What is Internet?

Internet




What Is the Internet?



Can you remember a time when you could not tweet, post, email, blog, snap, or like someone online? Many people today have grown up being able to do all of these things. But there was a time when none of this was possible. What makes this possible today is what we call the Internet.
According to Webopedia, the Internet is a worldwide system of connected networks. Each network consists of millions of computers, servers, routers, and printers. You can think of the Internet like the telephone network or the interstate highway system. You may have even heard people refer to the Internet as the Information Super Highway. The networks that make up the Internet may be owned and maintained by different companies but messages and data move across all of them without regard to ownership because they all use the same protocol or language to communicate.

Who Created the Internet?


According to Hobbes' Internet Timeline, in 1957, the Soviet Union launched the first satellite into orbit. While this might not sound serious, this happened during a time in American history called the Cold War. It was at this time the threat of nuclear war was at its greatest. The thought was, if the Soviets could launch a satellite into space, then they might be able to launch a nuclear bomb and hit the United States, destroying all of our communication lines.
The Internet began in 1969 as a research project funded by the Department of Defense with a goal of creating a means of communication beside telephone lines. The first network was called ARPANET (Advanced Research Project Agency NETwork). The focus was on communicating in the event part of the network was disabled. This early network was the precursor to the Internet. It was limited in function but launched the idea of a different method of communication

Who Owns the Internet?




No one actually owns the Internet, and no single person or organization controls the Internet in its entirety. The Internet is more of a concept than an actual tangible entity, and it relies on a physical infrastructure that connects networks to other networks.

Number of Worldwide Users


According to Internet Live Stats, as of August 12, 2016 there was an estimated 3,432,809,100 Internet users worldwide. The number of Internet users represents nearly 40 percent of the world's population. The largest number of Internet users by country is China, followed by the United States and India.
In September 2014, the total number of websites with a unique hostname online exceeded 1 billion. This is an increase from one website (info.cern.ch) in 1991. The first billion Internet users worldwide was reached in 2005.

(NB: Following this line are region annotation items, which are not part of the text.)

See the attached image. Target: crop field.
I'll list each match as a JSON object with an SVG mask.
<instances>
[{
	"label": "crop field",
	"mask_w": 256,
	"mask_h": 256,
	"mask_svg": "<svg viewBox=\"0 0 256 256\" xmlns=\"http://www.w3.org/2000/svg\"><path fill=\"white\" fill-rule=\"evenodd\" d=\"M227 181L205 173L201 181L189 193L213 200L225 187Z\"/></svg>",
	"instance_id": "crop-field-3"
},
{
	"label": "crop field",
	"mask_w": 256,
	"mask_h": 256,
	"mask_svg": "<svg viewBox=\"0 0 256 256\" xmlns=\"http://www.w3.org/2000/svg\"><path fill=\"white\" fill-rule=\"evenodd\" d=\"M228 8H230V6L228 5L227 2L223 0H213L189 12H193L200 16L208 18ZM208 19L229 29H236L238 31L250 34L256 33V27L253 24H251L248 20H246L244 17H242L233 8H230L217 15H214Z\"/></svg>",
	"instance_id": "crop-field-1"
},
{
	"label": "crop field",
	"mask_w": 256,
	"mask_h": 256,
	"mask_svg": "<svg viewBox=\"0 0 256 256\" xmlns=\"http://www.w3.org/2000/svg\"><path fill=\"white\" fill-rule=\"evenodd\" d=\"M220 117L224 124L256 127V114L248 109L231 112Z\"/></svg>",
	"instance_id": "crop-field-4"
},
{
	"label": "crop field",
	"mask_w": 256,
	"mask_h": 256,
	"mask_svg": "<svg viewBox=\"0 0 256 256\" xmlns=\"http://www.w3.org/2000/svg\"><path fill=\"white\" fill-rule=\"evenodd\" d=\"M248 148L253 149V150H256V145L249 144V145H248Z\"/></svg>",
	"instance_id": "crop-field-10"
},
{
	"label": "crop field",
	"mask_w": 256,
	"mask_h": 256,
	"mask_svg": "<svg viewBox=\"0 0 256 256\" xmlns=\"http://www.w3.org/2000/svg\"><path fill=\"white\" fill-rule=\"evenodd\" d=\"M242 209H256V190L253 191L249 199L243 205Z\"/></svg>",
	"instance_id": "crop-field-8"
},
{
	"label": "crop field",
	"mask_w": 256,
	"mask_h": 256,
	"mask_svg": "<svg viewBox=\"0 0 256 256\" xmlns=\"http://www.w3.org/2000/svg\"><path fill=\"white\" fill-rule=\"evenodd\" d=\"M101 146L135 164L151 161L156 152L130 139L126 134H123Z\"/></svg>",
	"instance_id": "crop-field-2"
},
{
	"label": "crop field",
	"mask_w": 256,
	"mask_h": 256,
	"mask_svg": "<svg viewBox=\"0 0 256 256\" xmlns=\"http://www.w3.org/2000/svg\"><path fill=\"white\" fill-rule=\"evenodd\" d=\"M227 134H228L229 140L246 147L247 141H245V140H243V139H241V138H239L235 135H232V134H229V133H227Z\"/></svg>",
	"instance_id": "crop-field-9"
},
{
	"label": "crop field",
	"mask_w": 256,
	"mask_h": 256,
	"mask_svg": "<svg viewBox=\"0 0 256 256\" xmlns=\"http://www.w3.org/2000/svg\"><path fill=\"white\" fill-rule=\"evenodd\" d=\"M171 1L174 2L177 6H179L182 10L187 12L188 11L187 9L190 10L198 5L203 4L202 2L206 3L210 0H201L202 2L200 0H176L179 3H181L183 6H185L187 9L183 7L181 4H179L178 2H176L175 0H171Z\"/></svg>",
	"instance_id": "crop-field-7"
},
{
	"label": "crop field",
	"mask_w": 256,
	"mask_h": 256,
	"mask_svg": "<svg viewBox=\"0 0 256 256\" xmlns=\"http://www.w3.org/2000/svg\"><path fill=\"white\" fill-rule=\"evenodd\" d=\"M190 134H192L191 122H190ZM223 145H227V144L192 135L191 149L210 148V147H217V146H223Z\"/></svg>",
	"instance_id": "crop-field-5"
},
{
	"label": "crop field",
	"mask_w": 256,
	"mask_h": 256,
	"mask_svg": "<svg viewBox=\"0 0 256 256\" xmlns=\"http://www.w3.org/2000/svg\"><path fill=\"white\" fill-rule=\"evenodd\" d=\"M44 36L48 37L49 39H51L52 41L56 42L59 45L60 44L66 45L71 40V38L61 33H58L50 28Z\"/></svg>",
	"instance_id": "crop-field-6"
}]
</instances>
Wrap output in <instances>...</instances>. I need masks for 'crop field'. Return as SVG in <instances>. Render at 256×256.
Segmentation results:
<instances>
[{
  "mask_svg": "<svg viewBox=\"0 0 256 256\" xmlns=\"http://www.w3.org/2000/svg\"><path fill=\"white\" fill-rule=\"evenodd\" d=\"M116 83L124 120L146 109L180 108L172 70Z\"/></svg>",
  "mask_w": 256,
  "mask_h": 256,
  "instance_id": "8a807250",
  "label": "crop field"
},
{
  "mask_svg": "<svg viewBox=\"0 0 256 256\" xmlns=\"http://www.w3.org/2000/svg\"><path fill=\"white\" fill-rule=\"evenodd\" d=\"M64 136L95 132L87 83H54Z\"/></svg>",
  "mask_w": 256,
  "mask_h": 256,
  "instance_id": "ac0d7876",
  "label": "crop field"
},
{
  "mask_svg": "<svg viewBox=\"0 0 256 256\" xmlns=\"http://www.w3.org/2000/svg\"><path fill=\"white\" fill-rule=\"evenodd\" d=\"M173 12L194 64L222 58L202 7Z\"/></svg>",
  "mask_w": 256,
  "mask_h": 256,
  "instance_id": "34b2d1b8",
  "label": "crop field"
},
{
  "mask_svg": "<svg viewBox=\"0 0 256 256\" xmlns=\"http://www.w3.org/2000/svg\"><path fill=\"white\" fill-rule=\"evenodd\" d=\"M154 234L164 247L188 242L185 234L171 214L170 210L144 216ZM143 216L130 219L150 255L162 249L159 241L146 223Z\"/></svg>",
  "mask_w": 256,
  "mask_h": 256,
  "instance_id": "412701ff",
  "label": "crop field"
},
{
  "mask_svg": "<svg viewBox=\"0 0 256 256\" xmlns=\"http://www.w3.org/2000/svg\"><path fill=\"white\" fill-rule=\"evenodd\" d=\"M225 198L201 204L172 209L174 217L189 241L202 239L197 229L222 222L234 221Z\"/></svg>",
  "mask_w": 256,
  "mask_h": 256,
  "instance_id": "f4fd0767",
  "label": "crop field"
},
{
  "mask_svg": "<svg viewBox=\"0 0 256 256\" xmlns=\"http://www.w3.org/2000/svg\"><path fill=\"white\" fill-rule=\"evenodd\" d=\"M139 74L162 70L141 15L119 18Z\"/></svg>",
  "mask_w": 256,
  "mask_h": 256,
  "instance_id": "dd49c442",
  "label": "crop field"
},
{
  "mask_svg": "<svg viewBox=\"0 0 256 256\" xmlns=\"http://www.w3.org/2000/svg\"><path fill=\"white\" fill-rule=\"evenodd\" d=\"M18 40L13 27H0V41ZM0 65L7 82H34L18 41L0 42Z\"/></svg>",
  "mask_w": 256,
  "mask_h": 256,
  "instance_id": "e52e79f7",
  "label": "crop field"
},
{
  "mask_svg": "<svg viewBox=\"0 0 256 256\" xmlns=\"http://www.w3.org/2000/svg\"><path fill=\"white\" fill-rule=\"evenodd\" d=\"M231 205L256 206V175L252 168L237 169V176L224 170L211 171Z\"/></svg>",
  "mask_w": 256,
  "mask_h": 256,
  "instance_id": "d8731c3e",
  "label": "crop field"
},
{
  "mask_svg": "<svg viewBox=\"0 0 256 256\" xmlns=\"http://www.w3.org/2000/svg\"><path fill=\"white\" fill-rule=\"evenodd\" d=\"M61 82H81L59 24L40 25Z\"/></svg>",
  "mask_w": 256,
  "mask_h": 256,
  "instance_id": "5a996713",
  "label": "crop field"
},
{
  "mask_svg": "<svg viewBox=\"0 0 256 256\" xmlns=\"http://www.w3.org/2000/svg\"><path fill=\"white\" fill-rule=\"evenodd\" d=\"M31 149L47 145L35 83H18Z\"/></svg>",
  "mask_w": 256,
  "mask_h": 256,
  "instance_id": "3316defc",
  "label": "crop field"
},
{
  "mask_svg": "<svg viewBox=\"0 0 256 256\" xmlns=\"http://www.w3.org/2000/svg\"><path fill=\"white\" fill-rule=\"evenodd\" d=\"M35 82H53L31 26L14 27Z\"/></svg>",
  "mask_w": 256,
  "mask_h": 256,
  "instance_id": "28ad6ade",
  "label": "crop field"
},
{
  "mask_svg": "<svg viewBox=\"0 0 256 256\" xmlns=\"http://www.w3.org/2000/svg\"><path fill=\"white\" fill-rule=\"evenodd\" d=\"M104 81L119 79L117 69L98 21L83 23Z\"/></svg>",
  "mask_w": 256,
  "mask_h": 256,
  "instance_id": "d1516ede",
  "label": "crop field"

How Does Information Move Across the Internet?





Data travels across the internet in packets. Each packet can carry a maximum of 1,500 bytes. Around these packets is a wrapper with a header and a footer. The information contained in the wrapper tells computers what kind of data is in the packet, how it fits together with other data, where the data came from and the data's final destination.

When you send an e-mail to someone, the message breaks up into packets that travel across the network. Different packets from the same message don't have to follow the same path. That's part of what makes the Internet so robust and fast. Packets will travel from one machine to another until they reach their destination. As the packets arrive, the computer receiving the data assembles the packets like a puzzle, recreating the message

All data transfers across the Internet work on this principle. It helps networks manage traffic -- if one pathway becomes clogged with traffic, packets can go through a different route. This is different from the traditional phone system, which creates a dedicated circuit through a series of switches. All information through the old analog phone system would pass back and forth between a dedicated connection. If something happened to that connection, the call would end.
That's not the case with traffic across IP networks. If one connection should fail, data can travel across an alternate route. This works for individual networks and the Internet as a whole. For instance, even if a packet doesn't make it to the destination, the machine receiving the data can determine which packet is missing by referencing the other packets. It can send a message to the machine sending the data to send it again, creating redundancy. This all happens in the span of just a few milliseconds.


Internet Protocol (IP):

The internet’s primary component and communications backbone. Because the internet is comprised of hardware and software layers, the IP communication standard is used to address schemes and identify unique connected devices. Prominent IP versions used for communications include Internet Protocol version 4 (IPv4) and Internet Protocol version 6 (IPv6)

Applications



The Internet has many important applications. Of the various services available via the Internet, the three most important are e-mail, web browsing, and peer-to-peer services . E-mail, also known as electronic mail, is the most widely used and successful of Internet applications. Web browsing is the application that had the greatest influence in dramatic expansion of the Internet and its use during the 1990s. Peer-to-peer networking is the newest of these three Internet applications, and also the most controversial, because its uses have created problems related to the access and use of copyrighted materials.